NFL Open Thread: Come on Feel the Illinoise edition

The most-talked about NFL-related writing of the season is this three-part breakdown of the Caleb Williams Experience:
Highlight reels failed to capture his signature move as a professional quarterback. Cameras weren’t flashing and sycophants weren’t hyperventilating. But, yes, Caleb Williams was able to master one signature move as a rookie last season.
In college, he’d juke and spin and escape helpless defenders with hypnotic flair. He was an artist coloring outside the lines and this 53 1/3-yard wide, 120-yard long field was his personal canvas. But in the pros, such sorcery was scarce. In the pros, he’s been escaping a different setting with remarkable precision and consistency.
The most dramatic spectacle of them all occurred on Dec. 26. His team was hosting the Seattle Seahawks on Thursday Night Football. Commercials rolled during a timeout, so nobody at home saw this poignant moment that perfectly summarized the 2024 Chicago Bears. In the wake of two firings, heartbreaking defeats, staggering to the finish line of an agonizing 5-12 season, interim head coach Thomas Brown tried to explain something to his starting quarterback and… no. Williams was not having it.

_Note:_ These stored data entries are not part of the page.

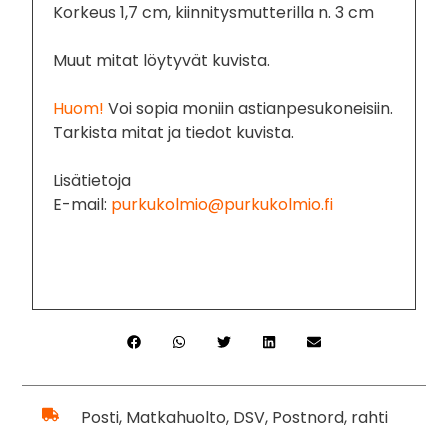
Korkeus 1,7 cm, kiinnitysmutterilla n. 3 cm
Muut mitat löytyvät kuvista.
Huom!
Voi sopia moniin astianpesukoneisiin.
Tarkista mitat ja tiedot kuvista.
Lisätietoja
E-mail:
purkukolmio@purkukolmio.fi
Posti, Matkahuolto, DSV, Postnord, rahti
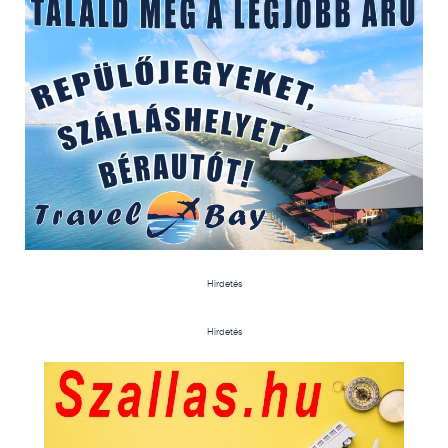
Hirdetés
Hirdetés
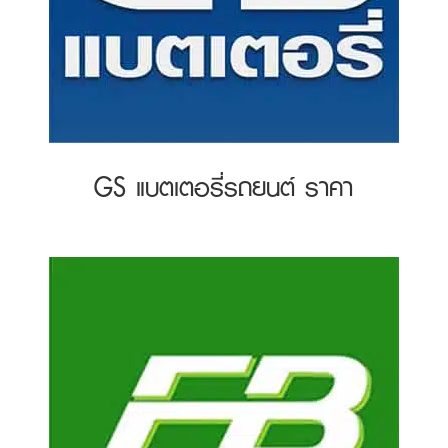
GS แบตเตอรี่รถยนต์ ราคา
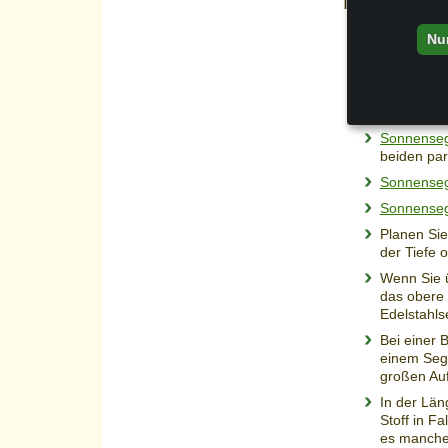
Terrassenüb
Nu
Seilspannu
Seilspannt
Besonders 
Sonnenseg
beiden par
Sonnenseg
Sonnenseg
Planen Sie 
der Tiefe 
Wenn Sie ü
das obere 
Edelstahlse
Bei einer 
einem Sege
großen Auf
In der Län
Stoff in F
es manche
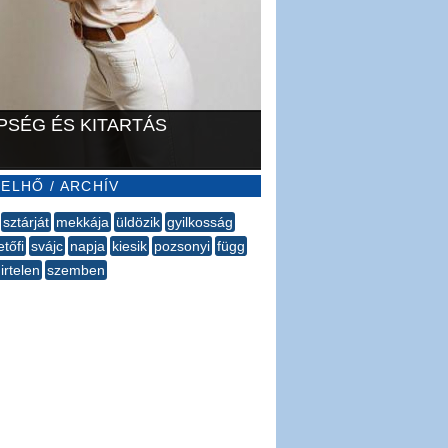
PSÉG ÉS KITARTÁS
ELHŐ / ARCHÍV
sztárját
mekkája
üldözik
gyilkosság
etőfi
svájc
napja
kiesik
pozsonyi
függ
irtelen
szemben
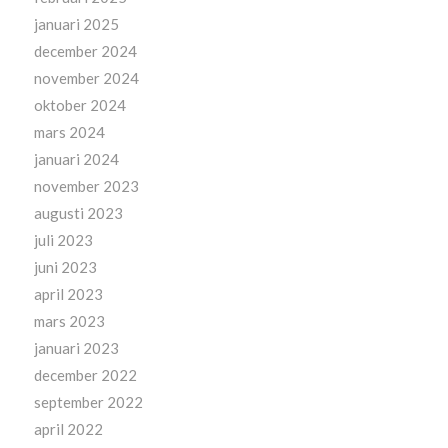
januari 2025
december 2024
november 2024
oktober 2024
mars 2024
januari 2024
november 2023
augusti 2023
juli 2023
juni 2023
april 2023
mars 2023
januari 2023
december 2022
september 2022
april 2022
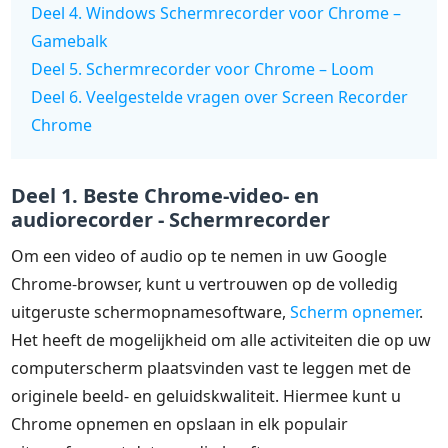
Deel 4. Windows Schermrecorder voor Chrome –
Gamebalk
Deel 5. Schermrecorder voor Chrome – Loom
Deel 6. Veelgestelde vragen over Screen Recorder
Chrome
Deel 1. Beste Chrome-video- en
audiorecorder - Schermrecorder
Om een video of audio op te nemen in uw Google
Chrome-browser, kunt u vertrouwen op de volledig
uitgeruste schermopnamesoftware,
Scherm opnemer
.
Het heeft de mogelijkheid om alle activiteiten die op uw
computerscherm plaatsvinden vast te leggen met de
originele beeld- en geluidskwaliteit. Hiermee kunt u
Chrome opnemen en opslaan in elk populair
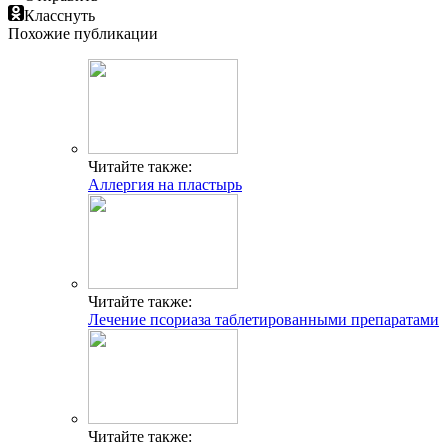
Класснуть
Похожие публикации
Читайте также:
Аллергия на пластырь
Читайте также:
Лечение псориаза таблетированными препаратами
Читайте также:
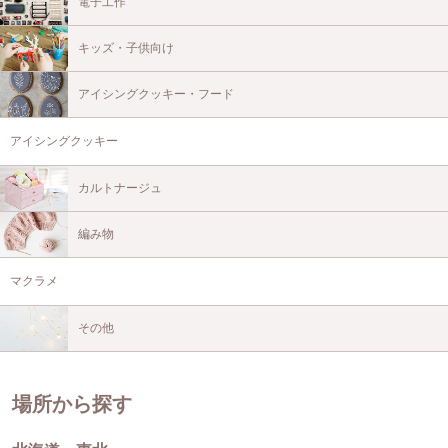
電子工作
キッズ・子供向け
アイシングクッキー・フード
アイシングクッキー
カルトナージュ
編み物
マクラメ
その他
場所から探す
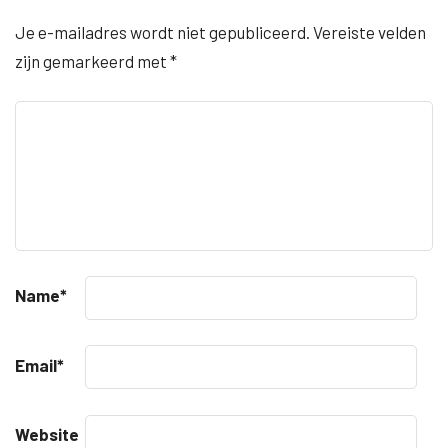
Je e-mailadres wordt niet gepubliceerd.
Vereiste velden
zijn gemarkeerd met
*
Name
*
Email
*
Website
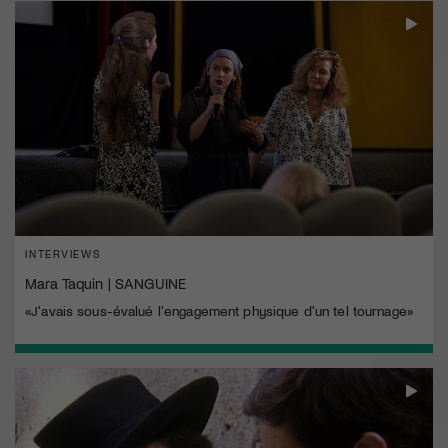
INTERVIEWS
Mara Taquin | SANGUINE
«J'avais sous-évalué l'engagement physique d'un tel tournage»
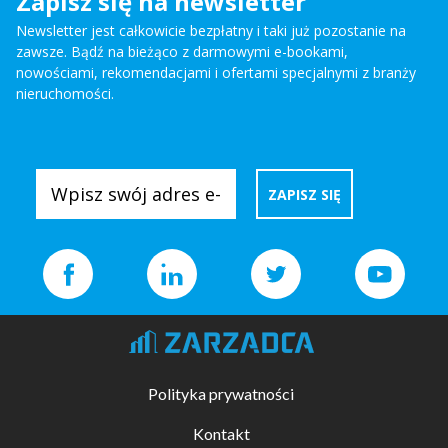
Zapisz się na newsletter
Newsletter jest całkowicie bezpłatny i taki już pozostanie na
zawsze. Bądź na bieżąco z darmowymi e-bookami,
nowościami, rekomendacjami i ofertami specjalnymi z branży
nieruchomości.
Polityka prywatności
Kontakt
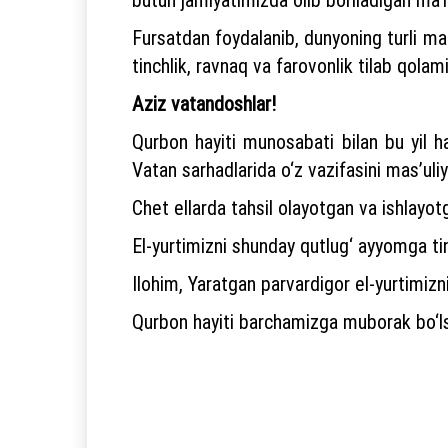
Fursatdan foydalanib, dunyoning turli ma
tinchlik, ravnaq va farovonlik tilab qolami
Aziz vatandoshlar!
Qurbon hayiti munosabati bilan bu yil h
Vatan sarhadlarida o‘z vazifasini mas’uli
Chet ellarda tahsil olayotgan va ishlayot
El-yurtimizni shunday qutlug‘ ayyomga ti
Ilohim, Yaratgan parvardigor el-yurtimizn
Qurbon hayiti barchamizga muborak bo‘ls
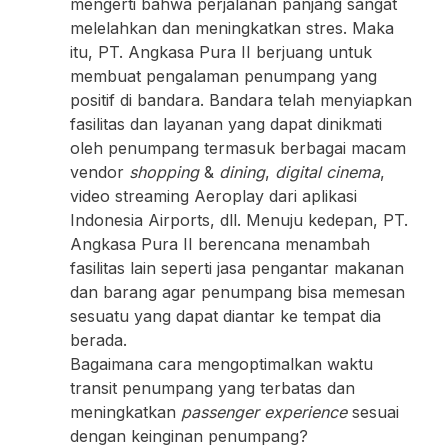
mengerti bahwa perjalanan panjang sangat
melelahkan dan meningkatkan stres. Maka
itu, PT. Angkasa Pura II berjuang untuk
membuat pengalaman penumpang yang
positif di bandara. Bandara telah menyiapkan
fasilitas dan layanan yang dapat dinikmati
oleh penumpang termasuk berbagai macam
vendor
shopping
&
dining
,
digital cinema
,
video streaming Aeroplay dari aplikasi
Indonesia Airports, dll. Menuju kedepan, PT.
Angkasa Pura II berencana menambah
fasilitas lain seperti jasa pengantar makanan
dan barang agar penumpang bisa memesan
sesuatu yang dapat diantar ke tempat dia
berada.
Bagaimana cara mengoptimalkan waktu
transit penumpang yang terbatas dan
meningkatkan
passenger experience
sesuai
dengan keinginan penumpang?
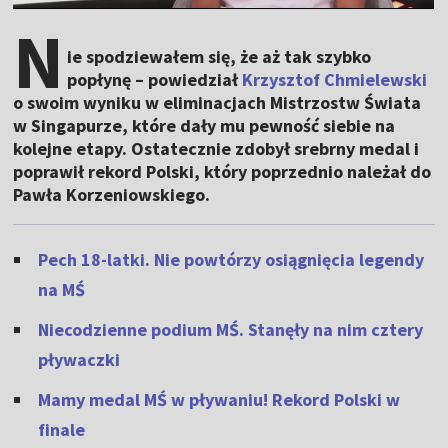
N
ie spodziewałem się, że aż tak szybko
popłynę – powiedział
Krzysztof Chmielewski
o swoim wyniku w eliminacjach Mistrzostw Świata
w Singapurze, które dały mu pewność siebie na
kolejne etapy. Ostatecznie zdobył srebrny medal i
poprawił rekord Polski, który poprzednio należał do
Pawła Korzeniowskiego.
Pech 18-latki. Nie powtórzy osiągnięcia legendy
na MŚ
Niecodzienne podium MŚ. Stanęły na nim cztery
pływaczki
Mamy medal MŚ w pływaniu! Rekord Polski w
finale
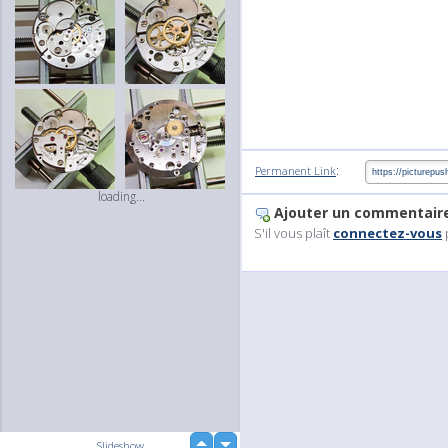
:
Permanent Link
loading...
Ajouter un commentair
S'il vous plaît
connectez-vous
up
Slideshow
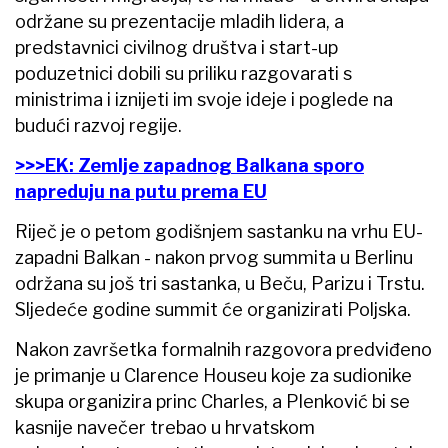
održane su prezentacije mladih lidera, a
predstavnici civilnog društva i start-up
poduzetnici dobili su priliku razgovarati s
ministrima i iznijeti im svoje ideje i poglede na
budući razvoj regije.
>>>EK: Zemlje zapadnog Balkana sporo
napreduju na putu prema EU
Riječ je o petom godišnjem sastanku na vrhu EU-
zapadni Balkan - nakon prvog summita u Berlinu
održana su još tri sastanka, u Beču, Parizu i Trstu.
Sljedeće godine summit će organizirati Poljska.
Nakon završetka formalnih razgovora predviđeno
je primanje u Clarence Houseu koje za sudionike
skupa organizira princ Charles, a Plenković bi se
kasnije navečer trebao u hrvatskom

An auto-response kicked in.
As he had done many times to many coaches all season, Williams turned his head and walked away. Shane Waldron, before getting fired as offensive coordinator, used to stay quiet. Not Brown. Not a stern, blunt, old-school coach who believed this 22-year-old crossed a line of disrespect. The typically calm coach lost it. On the headset, another Bears assistant coach recalls Brown pressing the mic to finish his conversation: “Get your ass back here right now! Don’t fucking walk away when I’m talking to you!”
Unfazed, Williams sashayed away. Right back to the huddle.
The Bears lost, 6-3.
While the primary source of the article is his frustrated coaches, it’s not like they come off looking good either, and perhaps worst of all is Bears GM Ryan Poles, who pretty much treated the draft process like the Bush administration treated intelligence about Iraq once he had decided that Williams was his guy. It reminds me of the story about the end of the road for Aaron Rodgers and Mike McCarthy, where everyobody held everyone else in contempt and everybody was right.
None of this is too say that Williams can be written off entirely, but Ben Johnson definitely picked a real challenge for himself.